Lilies will go all out to get hands on silverware, insists Doyle
Promotion to the top flight is already assured but Kildare's Eoin Doyle insists the Lilies will be going all out for a chance to collect silverware in Croke Park on Sunday.
Kildare face Galway for the second time in seven days in the Division 2 decider this weekend. And while securing Division 1 football was the big prize, Doyle wants his side to have the experience of collecting a trophy at HQ.
"The biggest thing is promotion, definitely, yeah. But it's important that when there is silverware up for grabs that you take it," he said.
"Galway won a Connacht title last year, but up until that maybe they mightn't have had the silverware they would have wanted, like ourselves. We haven't got the silverware that we wanted so when there is one up for grabs it is important."
Doyle (26) identified Kildare's fast start to the league that saw them beat fellow promotion hopefuls Meath and Cork in recent weeks as key to their successful campaign.
And pointing to last year's qualifier defeat to Mayo, where a slow start saw them ultimately proved their undoing, he believes the exposure to more top-class opposition will serve them well.
"It's too late to be responding to these things, you have to be proactive and go out first," he said. "You do learn a lot. . . you learn the intensity, it was one thing I took from that game - Mayo brought a massive intensity right from the first ball that was thrown-in.
"From their full forward line back it was just work, work, work and as a result of that they were able to get the scores, find the men in the best position.

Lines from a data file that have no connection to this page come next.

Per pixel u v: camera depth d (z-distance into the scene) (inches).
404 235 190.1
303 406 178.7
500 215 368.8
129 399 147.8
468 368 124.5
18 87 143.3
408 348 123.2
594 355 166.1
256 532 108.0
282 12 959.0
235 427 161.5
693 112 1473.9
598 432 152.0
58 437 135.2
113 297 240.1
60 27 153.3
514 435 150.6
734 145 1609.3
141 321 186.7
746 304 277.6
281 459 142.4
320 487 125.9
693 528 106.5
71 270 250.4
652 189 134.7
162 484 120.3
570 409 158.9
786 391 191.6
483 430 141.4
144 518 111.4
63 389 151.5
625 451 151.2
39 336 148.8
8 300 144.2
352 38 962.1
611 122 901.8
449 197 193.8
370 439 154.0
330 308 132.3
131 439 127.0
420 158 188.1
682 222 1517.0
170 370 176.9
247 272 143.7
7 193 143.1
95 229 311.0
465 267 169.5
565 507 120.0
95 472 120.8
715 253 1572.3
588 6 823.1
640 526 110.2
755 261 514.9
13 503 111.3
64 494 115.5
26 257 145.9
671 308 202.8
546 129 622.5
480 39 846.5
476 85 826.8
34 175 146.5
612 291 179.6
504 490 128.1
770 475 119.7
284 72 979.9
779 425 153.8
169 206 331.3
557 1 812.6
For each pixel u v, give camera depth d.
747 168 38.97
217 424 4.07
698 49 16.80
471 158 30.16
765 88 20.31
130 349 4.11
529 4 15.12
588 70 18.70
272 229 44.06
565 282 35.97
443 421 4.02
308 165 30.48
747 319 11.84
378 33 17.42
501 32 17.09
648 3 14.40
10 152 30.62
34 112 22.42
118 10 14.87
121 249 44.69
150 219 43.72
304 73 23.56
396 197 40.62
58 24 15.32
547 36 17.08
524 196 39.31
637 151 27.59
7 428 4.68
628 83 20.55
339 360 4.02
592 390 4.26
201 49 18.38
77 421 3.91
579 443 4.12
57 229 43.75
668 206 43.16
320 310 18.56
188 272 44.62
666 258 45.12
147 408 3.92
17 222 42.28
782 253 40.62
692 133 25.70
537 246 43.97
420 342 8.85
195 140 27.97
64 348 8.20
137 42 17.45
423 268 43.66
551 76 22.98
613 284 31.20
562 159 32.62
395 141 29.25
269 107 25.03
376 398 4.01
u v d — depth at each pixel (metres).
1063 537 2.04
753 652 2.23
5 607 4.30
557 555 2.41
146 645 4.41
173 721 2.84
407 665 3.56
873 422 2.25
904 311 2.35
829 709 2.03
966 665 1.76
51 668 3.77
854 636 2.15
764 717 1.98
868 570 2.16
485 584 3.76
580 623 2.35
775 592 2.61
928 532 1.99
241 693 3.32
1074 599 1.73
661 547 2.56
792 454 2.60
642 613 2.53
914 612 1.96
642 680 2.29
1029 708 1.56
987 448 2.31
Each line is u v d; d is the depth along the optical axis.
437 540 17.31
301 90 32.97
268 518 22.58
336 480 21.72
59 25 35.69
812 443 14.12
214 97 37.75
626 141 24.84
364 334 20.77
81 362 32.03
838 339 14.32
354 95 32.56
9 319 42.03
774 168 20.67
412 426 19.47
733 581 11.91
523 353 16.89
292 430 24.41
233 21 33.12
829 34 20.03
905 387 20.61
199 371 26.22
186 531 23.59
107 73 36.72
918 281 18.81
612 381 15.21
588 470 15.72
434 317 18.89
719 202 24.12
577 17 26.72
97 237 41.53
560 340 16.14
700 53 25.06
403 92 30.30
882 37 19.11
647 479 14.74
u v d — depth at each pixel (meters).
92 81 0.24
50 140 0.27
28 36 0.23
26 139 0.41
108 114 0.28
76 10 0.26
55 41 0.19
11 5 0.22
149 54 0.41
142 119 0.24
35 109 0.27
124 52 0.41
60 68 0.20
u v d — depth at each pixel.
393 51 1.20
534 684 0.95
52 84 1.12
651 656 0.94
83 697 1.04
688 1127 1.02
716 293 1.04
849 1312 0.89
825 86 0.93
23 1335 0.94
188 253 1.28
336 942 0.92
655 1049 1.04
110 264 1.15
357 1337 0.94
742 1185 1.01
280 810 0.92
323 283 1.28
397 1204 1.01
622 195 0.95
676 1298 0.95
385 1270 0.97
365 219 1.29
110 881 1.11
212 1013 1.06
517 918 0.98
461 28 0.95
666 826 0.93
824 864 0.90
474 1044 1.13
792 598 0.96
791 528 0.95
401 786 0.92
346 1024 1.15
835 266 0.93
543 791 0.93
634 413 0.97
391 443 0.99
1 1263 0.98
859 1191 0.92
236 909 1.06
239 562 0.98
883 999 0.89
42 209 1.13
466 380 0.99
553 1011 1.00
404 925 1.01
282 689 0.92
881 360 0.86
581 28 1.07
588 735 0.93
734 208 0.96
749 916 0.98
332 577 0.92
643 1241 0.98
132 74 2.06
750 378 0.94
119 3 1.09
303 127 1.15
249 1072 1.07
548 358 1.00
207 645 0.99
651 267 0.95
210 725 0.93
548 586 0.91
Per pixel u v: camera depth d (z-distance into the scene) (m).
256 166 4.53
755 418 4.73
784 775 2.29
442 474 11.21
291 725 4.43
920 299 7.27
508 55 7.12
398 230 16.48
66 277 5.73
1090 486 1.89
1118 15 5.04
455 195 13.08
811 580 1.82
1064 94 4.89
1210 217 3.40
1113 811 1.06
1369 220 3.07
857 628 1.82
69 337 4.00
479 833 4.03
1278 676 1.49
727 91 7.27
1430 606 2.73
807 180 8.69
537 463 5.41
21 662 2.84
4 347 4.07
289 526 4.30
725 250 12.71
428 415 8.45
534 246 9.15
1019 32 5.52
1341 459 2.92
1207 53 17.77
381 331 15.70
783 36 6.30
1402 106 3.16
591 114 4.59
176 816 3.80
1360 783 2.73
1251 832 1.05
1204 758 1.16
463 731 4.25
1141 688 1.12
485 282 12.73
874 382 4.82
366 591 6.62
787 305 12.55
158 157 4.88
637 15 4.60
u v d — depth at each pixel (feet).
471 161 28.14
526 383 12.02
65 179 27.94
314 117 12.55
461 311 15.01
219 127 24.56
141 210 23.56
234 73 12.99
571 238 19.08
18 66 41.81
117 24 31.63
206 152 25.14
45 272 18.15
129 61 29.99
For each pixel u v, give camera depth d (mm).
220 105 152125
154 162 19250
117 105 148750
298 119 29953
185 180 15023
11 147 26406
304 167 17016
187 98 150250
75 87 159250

"That's not by coincidence: they train like that, they play like that, and even at that top level that kind of comes automatic to them - and that's where we're trying to get to, that from the first time that ball is thrown in that we get to that level straight away."
Kildare are on the opposite side of the Leinster Championship draw to Dublin and couldn't meet Jim Gavin's side until a provincial final. But Doyle believes last year taught them that they can't look too far ahead.
"Last year we were on that side of the draw and we didn't get to (a final). . . we lost a Leinster semi-final," he said. '
"It doesn't make a difference, you have to just win the game that you are playing and focus on that game. If you get to that level where we are playing (Dublin), we'll have won a couple of good games and got good results in the lead-up."